Первые фразы светской болтовни совершенно не отразились в сознании мнемокогнитора — он прощупывал обстановку и блюда на предмет ядов. Это не давало гарантии, но успокаивало. Лонгин кому-то улыбался, когда понял первые слова.

— Правда ли, что вернее говорить не мнемокогнитор, а мнемокогнитатор? — прощебетала супруга градоначальника.

— Да? Мне уже такое рассказывали. Только от рассуждений мало проку. Я начинал в бедных кварталах, а там люди ленились выговаривать лишний слог. Чаще всего меня звали Мнемо. Не знаешь, как сейчас? — он повернулся к начальнику стражи.

— Клички остались, — пробурчал тот в ответ.

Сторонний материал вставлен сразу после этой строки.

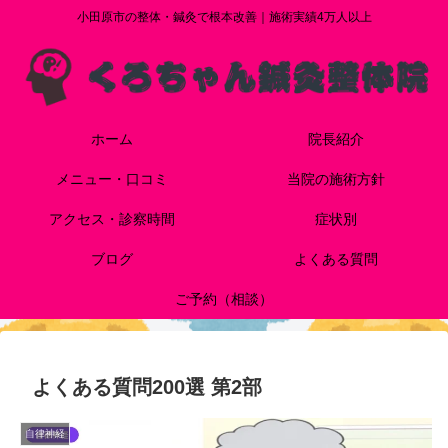
小田原市の整体・鍼灸で根本改善｜施術実績4万人以上
ホーム
院長紹介
メニュー・口コミ
当院の施術方針
アクセス・診察時間
症状別
ブログ
よくある質問
ご予約（相談）
よくある質問200選 第2部
自律神経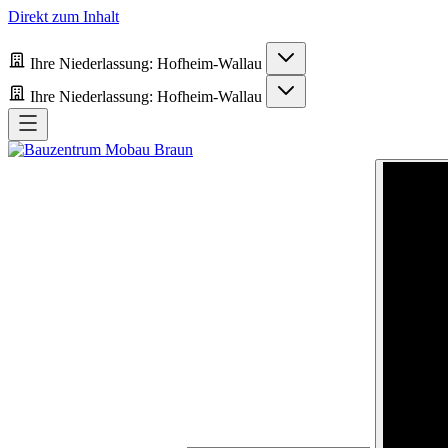
Direkt zum Inhalt
Ihre Niederlassung:
Hofheim-Wallau
Ihre Niederlassung:
Hofheim-Wallau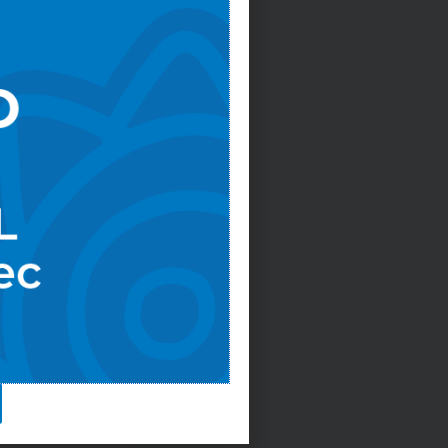
o de
es de
iamiento de
rantizará la
ejo de
liderar la
idas, por lo
 replicarlas
da con la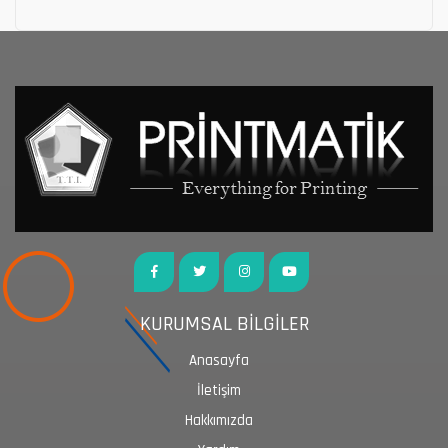
KURUMSAL BİLGİLER
Anasayfa
İletişim
Hakkımızda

Потом снова провал — какая-то пустопорожняя болтовня. Он вспоминал молодость, которая здесь давно обросла легендами. В те годы вечники только превращались из невиданной чужеземной басни в реальных людей, и мир был много неустойчивей нынешнего. Молодой Лонгин оказал множество услуг государству, числился другом императора и занял место второго консула.

Слишком высоко взлетел и много на себя взял.

Мезон пытался пересказывать те истории, что передавались в роду Маммерков, от первого помощника, Заруна. Но Лонгин совершенно не отождествлял хитрого, цепкого, отчаянного сорвиголову с этим вот сдобным и ленивым чиновником.

Что ж, бывает.

— Почему нельзя было уйти из камышей? Лет через десять после начала ссылки. Или через тридцать, — шерстобит хотел поговорить с человеком, который тоже легко мог отмерять время десятилетиями.

— Куда уйти? Пока наш добрый Потит был в памяти — империя оставалась слишком тесной для нас обоих. Скрываться бы долго не получилось. Либо восстание и почти неизбежное поражение, либо сразу казнь.

Похоже, Габал услышал желаемое.

— Можно было уехать. Такой обычай принят уже давно… с консульства младшего Бибула, — градоначальнику тоже хотелось поучаствовать в разговоре. — Император многих отправляет в ссылки к варварам.

— Как далеко надо было уезжать? Мой дар слишком опасен для любого государства. Либо я с ним, либо против него. Пришлось бы служить на побегушках у местных царьков и воевать с империей. Или бежать, бежать всю жизнь без оглядки. Ойкумена слишком мала для таких скачек.

— И всего-то вам, кудесникам, не хватает… — чуть кокетливо заметила супруга градоначальника.